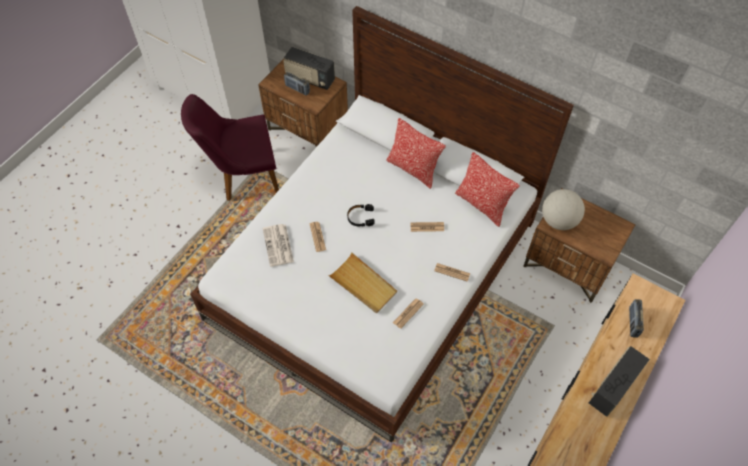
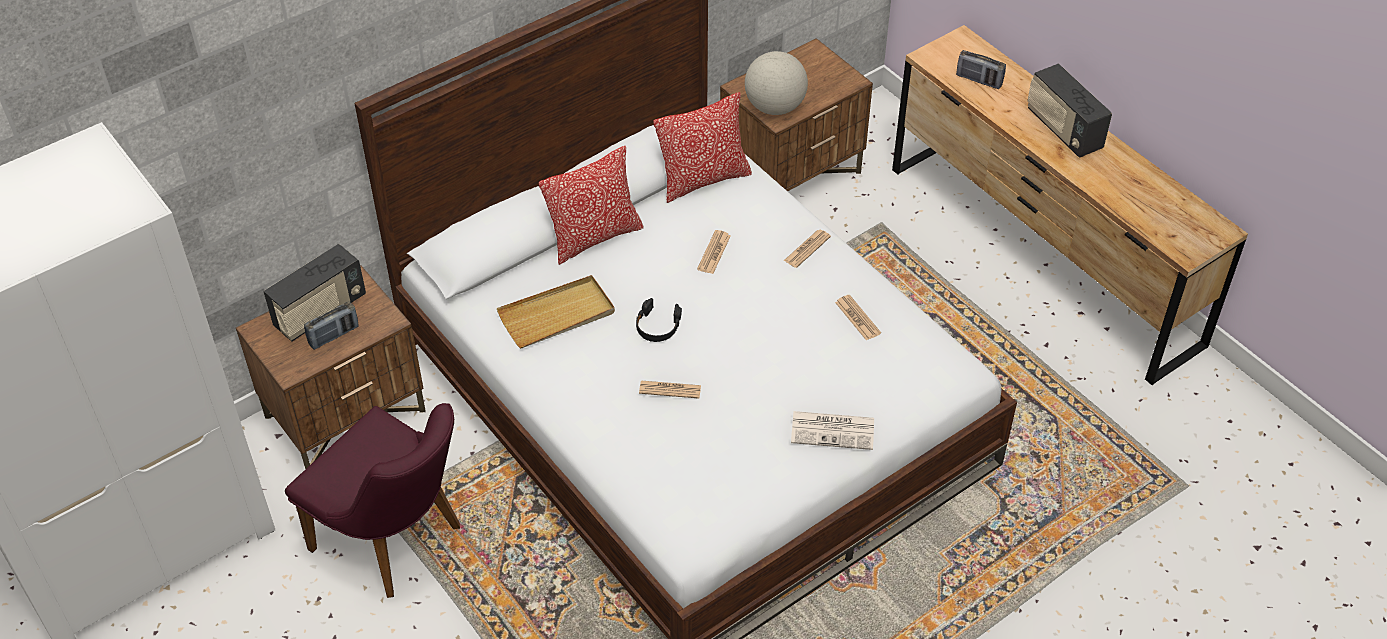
camera: 70 degrees left, 10 degrees down
purple chair [181,94,279,201] -> purple chair turned 60 degrees counterclockwise [285,403,460,598]
newspaper [263,224,294,267] -> newspaper moved to [791,411,874,450]
beige tray [328,252,397,313] -> beige tray moved to [497,275,615,348]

• **Required action**: Return, from the material above, each line holding the string "degrees".

• **Reply**:
camera: 70 degrees left, 10 degrees down
purple chair [181,94,279,201] -> purple chair turned 60 degrees counterclockwise [285,403,460,598]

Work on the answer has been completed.